- Born: 1899 Aurora, Illinois
- Died: November 17, 1980 (aged 80–81)
- Education: University of Chicago
- Scientific career
- Fields: endocrinology

= Dorothy Price (endocrinologist) =

American endocrinologist (1899–1980)

Dorothy Price (1899–1980) was an American physiologist and endocrinologist. She is best known for her discovery of the principle of negative feedback in endocrine axis regulation, in work done alongside Carl Moore. She is considered one of the early pioneers in the field of neuroendocrinology.

== Biography ==
Price was born in Aurora, Illinois in 1899, and received her Bachelor of Science from the University of Chicago in 1922. After graduating, she briefly pursued graduate work in embryology, but financial difficulties caused her to leave graduate school. Searching for work, she was offered a position as a histological technician in the lab of endocrinologist Carl R. Moore, who was studying sexual development at the time. Price would continue to work for, and with, Moore for the rest of his career at the University of Chicago. In 1935, she earned her PhD from the University of Chicago studying the development of male prostate and seminal vesicles in rodents. In 1947, she became an assistant professor at the University of Chicago, nearly 25 years after entering the department as a technician. Before her retirement in 1967, Price collaborated with researchers at the University of Leiden, University of Puerto Rico, and Johns Hopkins University for the rest of her academic career, and served on many editorial and review boards.

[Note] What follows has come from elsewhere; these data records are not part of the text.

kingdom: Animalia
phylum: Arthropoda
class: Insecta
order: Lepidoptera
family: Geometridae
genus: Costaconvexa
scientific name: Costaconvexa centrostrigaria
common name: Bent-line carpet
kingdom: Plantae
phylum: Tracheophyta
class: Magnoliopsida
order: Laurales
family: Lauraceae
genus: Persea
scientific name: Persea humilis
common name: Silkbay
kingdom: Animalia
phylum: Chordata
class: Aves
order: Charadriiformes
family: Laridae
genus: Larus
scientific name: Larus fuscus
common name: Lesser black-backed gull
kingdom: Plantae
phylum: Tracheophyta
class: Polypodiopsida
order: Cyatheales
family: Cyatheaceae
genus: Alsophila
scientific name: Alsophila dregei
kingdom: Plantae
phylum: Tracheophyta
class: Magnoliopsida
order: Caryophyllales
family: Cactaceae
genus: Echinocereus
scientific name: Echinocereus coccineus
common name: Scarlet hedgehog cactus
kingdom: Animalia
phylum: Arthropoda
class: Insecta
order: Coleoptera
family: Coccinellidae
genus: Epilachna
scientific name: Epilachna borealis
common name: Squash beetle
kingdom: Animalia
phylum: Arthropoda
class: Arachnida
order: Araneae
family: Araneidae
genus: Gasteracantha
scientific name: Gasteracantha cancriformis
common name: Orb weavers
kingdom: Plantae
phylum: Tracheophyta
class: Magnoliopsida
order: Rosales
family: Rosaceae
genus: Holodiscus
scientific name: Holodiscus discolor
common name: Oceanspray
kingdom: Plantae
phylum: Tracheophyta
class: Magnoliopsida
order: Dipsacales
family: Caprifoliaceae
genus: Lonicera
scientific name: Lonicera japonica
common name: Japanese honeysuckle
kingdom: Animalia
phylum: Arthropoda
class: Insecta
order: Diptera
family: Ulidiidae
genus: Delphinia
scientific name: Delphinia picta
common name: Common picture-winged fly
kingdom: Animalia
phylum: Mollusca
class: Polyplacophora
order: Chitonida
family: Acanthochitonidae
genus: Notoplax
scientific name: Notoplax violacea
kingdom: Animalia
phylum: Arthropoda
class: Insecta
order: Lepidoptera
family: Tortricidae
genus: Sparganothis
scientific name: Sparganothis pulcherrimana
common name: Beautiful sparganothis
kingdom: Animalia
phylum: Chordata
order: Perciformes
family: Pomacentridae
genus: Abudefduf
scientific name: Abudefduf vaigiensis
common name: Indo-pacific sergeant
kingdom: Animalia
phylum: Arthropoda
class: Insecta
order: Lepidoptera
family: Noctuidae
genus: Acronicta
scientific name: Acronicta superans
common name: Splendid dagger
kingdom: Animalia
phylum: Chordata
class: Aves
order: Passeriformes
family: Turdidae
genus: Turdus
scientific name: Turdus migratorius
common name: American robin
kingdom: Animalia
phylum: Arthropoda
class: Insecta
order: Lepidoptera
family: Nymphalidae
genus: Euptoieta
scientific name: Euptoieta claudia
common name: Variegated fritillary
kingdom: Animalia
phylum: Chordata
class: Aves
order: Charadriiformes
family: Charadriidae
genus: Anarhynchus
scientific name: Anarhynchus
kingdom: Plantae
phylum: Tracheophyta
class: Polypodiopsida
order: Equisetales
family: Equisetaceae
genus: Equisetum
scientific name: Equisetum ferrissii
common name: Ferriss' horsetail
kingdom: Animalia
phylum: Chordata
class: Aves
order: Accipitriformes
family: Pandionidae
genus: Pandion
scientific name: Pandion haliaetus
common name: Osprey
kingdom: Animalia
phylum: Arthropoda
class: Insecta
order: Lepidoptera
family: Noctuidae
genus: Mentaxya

== Research contributions ==
When Price joined the lab of Carl Moore as a technician, Moore was researching "antagonistic" effects between the male and female sex steroids, testosterone and estradiol in the male reproductive system, with often confusing results. While analyzing this data, Price laid out the principle of "reciprocal influence", now known as negative feedback, where the hormone produced by the gonad could also regulate its own stimulation via its effects on the anterior pituitary. Together Moore and Price conducted experiments to show that gonadal hormones could indeed regulate the anterior pituitary (as well as vice versa), and first published the framework in 1930. The negative feedback framework would later be expanded to include the hypothalamus by Geoffrey Harris, and is currently considered a "cornerstone" of endocrinology. The principles discovered by Price and Moore were later used to design and develop hormonal birth control.

Although Price originally came up with the negative feedback theory to explain her and Moore's contradictory data, the framework was termed "Moore-Price theory" and Moore was first author on all published papers. Later, Price would be quoted saying that at that time, "women were not really considered scientifically equal to men", Moore was a "male chauvinist" but "did not realize the depth of his own prejudice". However, Moore and Price had a positive research relationship, and she wrote his memorial biography for the National Academy of Sciences.

Later in her career, Price studied sexual differentiation and development. She extended the organizational-activational hypothesis, showing that fetal androgens can "masculinize" the brain and lead to male sexual behavior in rodents.